Nachdem die ursprünglich eingeplanten 14 Millionen Euro nicht mehr ausreichten und neue Planungen von 20 Millionen Euro ausgingen, wurde das dringliche Sanierungsprojekt erst einmal verschoben. Die Tesla-Schule ist damit kein Einzelfall: Geht es nach der Finanzplanung für den kommenden Doppelhaushalt dürften viele Sanierungsprojekte wieder in die Ferne rücken.

Bisher hatte die Senatsbildungsverwaltung immer betont, dass auch im kommenden Doppelhaushalt 64 Millionen Euro für das Schul- und Sportstättensanierungsprogramm ausgegeben werden sollen. Doch nur die Hälfte soll tatsächlich aus dem Landeshaushalt kommen. In der Vorlage aus der Bildungsverwaltung für das Abgeordnetenhaus heißt es, 16 Millionen Euro sollen für die Schulen in den globalen Bezirkshaushalt fließen. Was darüber hinaus nötig sei, sollen die Bezirke aus den „Überschüssen“ aus 2012 finanzieren.

In den Bezirken jedoch hat sich ein Sanierungsrückstau von 800 Millionen Euro angehäuft. Im Bezirk Pankow jedenfalls ist kein Geld übrig für die Schulgebäude. „Die Überschüsse aus 2012 mussten für die Altschulden des Bezirks ausgegeben werden“, sagt Jugendstadträtin Christine Keil (Linke). Für die Tesla-Schule werde es aber einen Standort geben, betont die Stadträtin.

Auch andere Bezirke sehen kaum Möglichkeiten, zusätzliches Geld in Schulgebäude zu stecken. „Wir haben kein Geld, mit solchen Auflagen bringt der Senat die Bezirkshaushalte an den Rand der Existenz“, sagt Katrin Schultze-Berndt (CDU), Bildungsstadträtin von Reinickendorf. Den Sanierungsstau gebe es nicht aus Leichtfertigkeit. „Wenn wir die Möglichkeiten hätten, würden wir sie auch in den Schulen einsetzen“, so Schultze-Berndt. „Eine Milchmädchenrechnung“, sagt auch Ulrich Davids (SPD), Schulstadtrat von Mitte. Auch sein Bezirk ist verschuldet und kann keine Überschüsse auf Schulen verteilen. Mit dieser Rechnung wecke der Senat falsche Erwartungen, sagt Davids. Ehrlicher sei es, von vornherein nur von 32Millionen Euro für das Sanierungsprogramm zu sprechen.
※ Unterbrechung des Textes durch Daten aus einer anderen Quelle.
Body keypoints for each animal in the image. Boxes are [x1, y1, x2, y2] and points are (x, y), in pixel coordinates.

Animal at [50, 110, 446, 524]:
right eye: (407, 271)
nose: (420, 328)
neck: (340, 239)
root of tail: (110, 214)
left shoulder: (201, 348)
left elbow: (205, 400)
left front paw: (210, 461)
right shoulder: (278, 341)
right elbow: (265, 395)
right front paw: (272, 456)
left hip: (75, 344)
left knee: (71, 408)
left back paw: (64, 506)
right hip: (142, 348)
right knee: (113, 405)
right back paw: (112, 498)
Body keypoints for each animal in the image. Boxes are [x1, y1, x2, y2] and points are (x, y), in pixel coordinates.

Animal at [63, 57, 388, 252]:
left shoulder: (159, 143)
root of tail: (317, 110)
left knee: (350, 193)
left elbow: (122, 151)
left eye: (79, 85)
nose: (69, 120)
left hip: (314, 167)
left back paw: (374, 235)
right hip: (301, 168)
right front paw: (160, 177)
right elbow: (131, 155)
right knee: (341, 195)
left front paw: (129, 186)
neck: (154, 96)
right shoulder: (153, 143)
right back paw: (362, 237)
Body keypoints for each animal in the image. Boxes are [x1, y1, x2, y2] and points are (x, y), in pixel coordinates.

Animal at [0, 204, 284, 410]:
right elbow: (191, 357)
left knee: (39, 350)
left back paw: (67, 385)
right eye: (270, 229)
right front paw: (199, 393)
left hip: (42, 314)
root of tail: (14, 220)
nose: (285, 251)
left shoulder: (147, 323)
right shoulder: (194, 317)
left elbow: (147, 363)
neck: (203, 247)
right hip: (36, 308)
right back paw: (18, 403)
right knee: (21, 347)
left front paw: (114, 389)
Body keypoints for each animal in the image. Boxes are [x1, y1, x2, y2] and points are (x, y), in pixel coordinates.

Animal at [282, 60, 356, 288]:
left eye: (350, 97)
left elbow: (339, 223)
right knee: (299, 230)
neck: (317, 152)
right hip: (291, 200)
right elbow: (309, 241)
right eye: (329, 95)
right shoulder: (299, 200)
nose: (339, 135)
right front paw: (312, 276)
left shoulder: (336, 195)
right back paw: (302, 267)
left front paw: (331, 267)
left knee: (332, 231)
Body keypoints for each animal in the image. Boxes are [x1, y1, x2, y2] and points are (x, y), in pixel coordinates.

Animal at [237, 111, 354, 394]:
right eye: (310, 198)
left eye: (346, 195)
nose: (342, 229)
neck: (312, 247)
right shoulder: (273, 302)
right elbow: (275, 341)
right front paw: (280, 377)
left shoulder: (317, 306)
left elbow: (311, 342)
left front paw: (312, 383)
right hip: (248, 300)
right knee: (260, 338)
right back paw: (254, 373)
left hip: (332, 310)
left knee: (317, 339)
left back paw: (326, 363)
„Die Mehrheit der Bezirke wird nicht dazu in der Lage sein, das Geld für die Schulen aufzubringen“, sagt auch Regine Kittler, bildungspolitische Sprecherin der Linkspartei. Die meisten müssten Altlasten oder Schulden damit tilgen. Mit einer solchen Mogelpackung weiche die Koalition von SPD und CDU von ihren Bildungszielen ab. Dabei sollte die Sanierung mit gleicher Kraft wie im laufenden Haushalt fortgesetzt werden, denn noch immer gibt es an vielen Schulen unhaltbare Zustände.

Unzumutbare Sanitäranlagen

Mit einem Hilferuf haben sich die Eltern der Bürgermeister-Ziethen-Grundschule in Lichtenberg an die Berliner Morgenpost gewandt. Die Bilder zeigen katastrophale Umkleiden und Sanitärbereiche in der Sporthalle der Kinder. Die Wände sind beschmiert, Türen zu den Toiletten kaputt, die Duschen verkommen. „Wir haben unseren Kindern verboten, in den Umkleiden barfuß zu gehen“, sagt die Gesamtelternvertreterin Christiane Mannewitz. Auch die Toiletten und Waschbecken sollen die Schüler nicht benutzen. Die Duschen funktionieren ohnehin nicht.

Vor 13 Jahren wurde der Mädchentrakt in der Turnhalle saniert, für die Jungen fehlte damals das Geld. „Jahr für Jahr schicken wir Schreiben an das Bezirksamt, und jedes Mal fallen wir wieder aus der Planung heraus“, sagt Christiane Mannewitz. Nicht einmal zu einer Besichtigung durch das Bezirksamt sei es gekommen, um die Dringlichkeit einschätzen zu können. Bei einer Hygieneinspektion der Schule habe es keine Beanstandungen gegeben, obwohl die Mängel so offensichtlich seien.

Unter diesen Umständen darauf zu setzen, dass die Bezirke noch mehr Geld aufbringen könnten für die Schulen, scheint kaum realistisch.